- **Supplied information**:
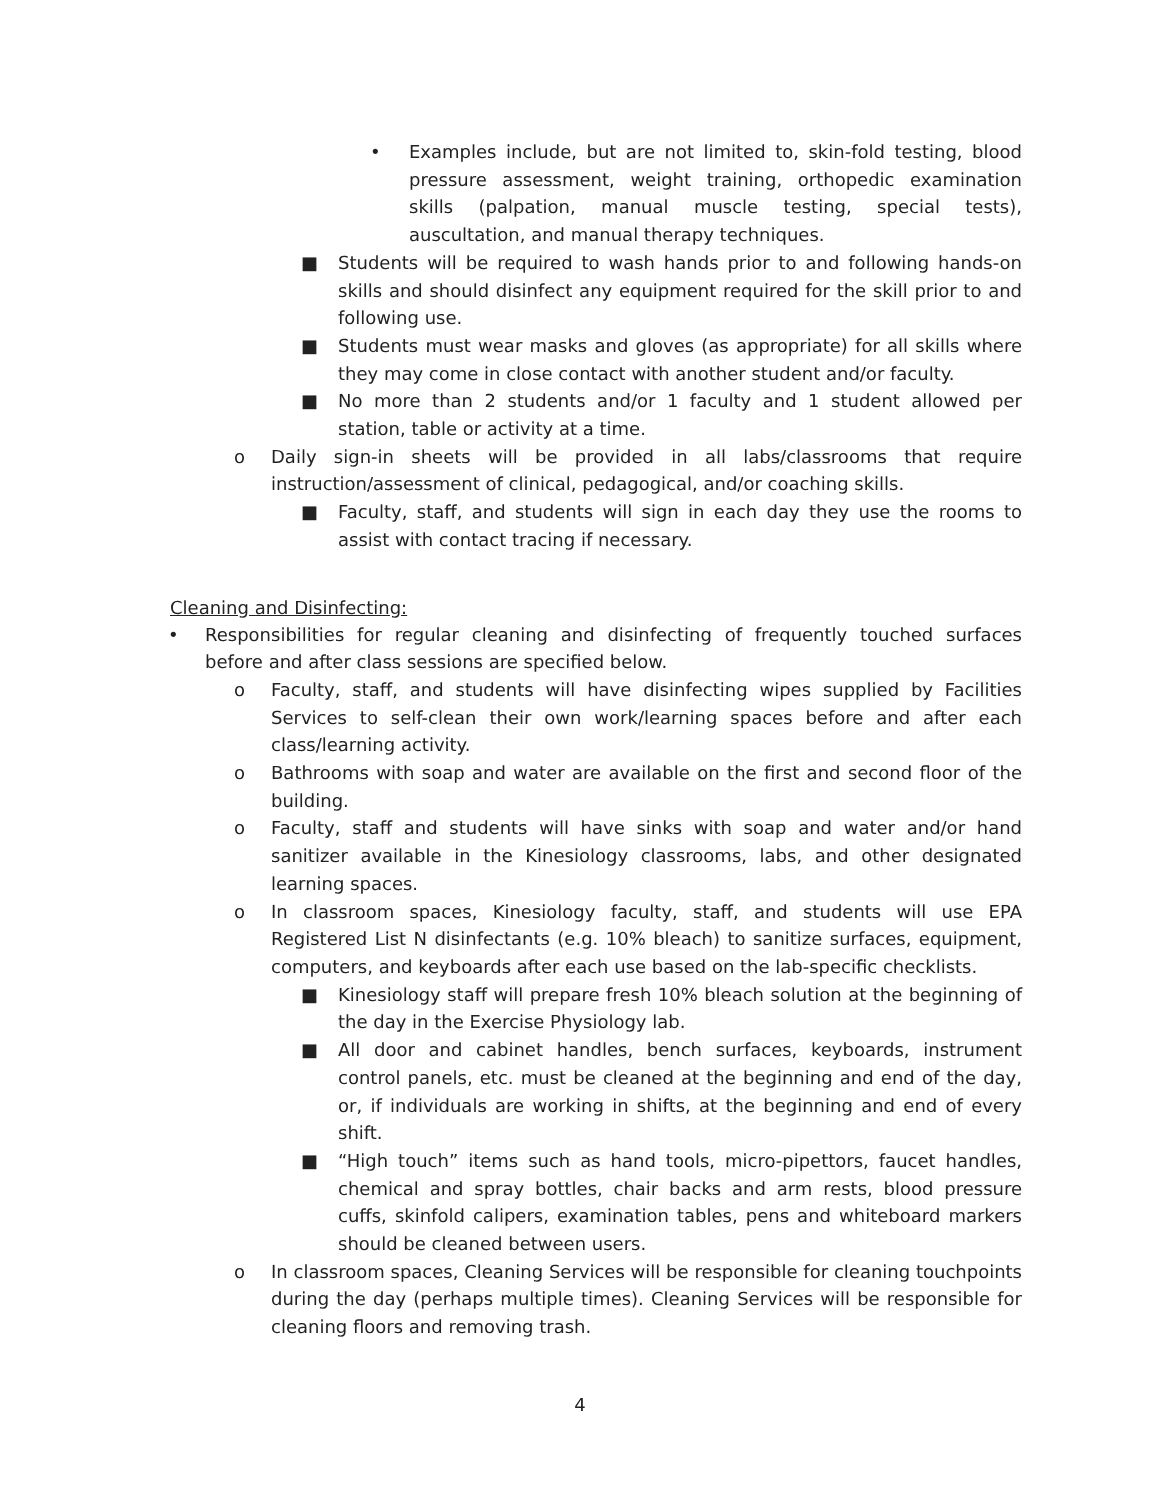• Examples include, but are not limited to, skin-fold testing, blood pressure assessment, weight training, orthopedic examination skills (palpation, manual muscle testing, special tests), auscultation, and manual therapy techniques.
■ Students will be required to wash hands prior to and following hands-on skills and should disinfect any equipment required for the skill prior to and following use.
■ Students must wear masks and gloves (as appropriate) for all skills where they may come in close contact with another student and/or faculty.
■ No more than 2 students and/or 1 faculty and 1 student allowed per station, table or activity at a time.
o Daily sign-in sheets will be provided in all labs/classrooms that require instruction/assessment of clinical, pedagogical, and/or coaching skills.
■ Faculty, staff, and students will sign in each day they use the rooms to assist with contact tracing if necessary.
Cleaning and Disinfecting:
• Responsibilities for regular cleaning and disinfecting of frequently touched surfaces before and after class sessions are specified below.
o Faculty, staff, and students will have disinfecting wipes supplied by Facilities Services to self-clean their own work/learning spaces before and after each class/learning activity.
o Bathrooms with soap and water are available on the first and second floor of the building.
o Faculty, staff and students will have sinks with soap and water and/or hand sanitizer available in the Kinesiology classrooms, labs, and other designated learning spaces.
o In classroom spaces, Kinesiology faculty, staff, and students will use EPA Registered List N disinfectants (e.g. 10% bleach) to sanitize surfaces, equipment, computers, and keyboards after each use based on the lab-specific checklists.
■ Kinesiology staff will prepare fresh 10% bleach solution at the beginning of the day in the Exercise Physiology lab.
■ All door and cabinet handles, bench surfaces, keyboards, instrument control panels, etc. must be cleaned at the beginning and end of the day, or, if individuals are working in shifts, at the beginning and end of every shift.
■ “High touch” items such as hand tools, micro-pipettors, faucet handles, chemical and spray bottles, chair backs and arm rests, blood pressure cuffs, skinfold calipers, examination tables, pens and whiteboard markers should be cleaned between users.
o In classroom spaces, Cleaning Services will be responsible for cleaning touchpoints during the day (perhaps multiple times). Cleaning Services will be responsible for cleaning floors and removing trash.
4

- **Directions for this task**: Check each line of the records above for the word "activity", count the lines that have it, and give only the count.

- **Solution to this exercise**: 2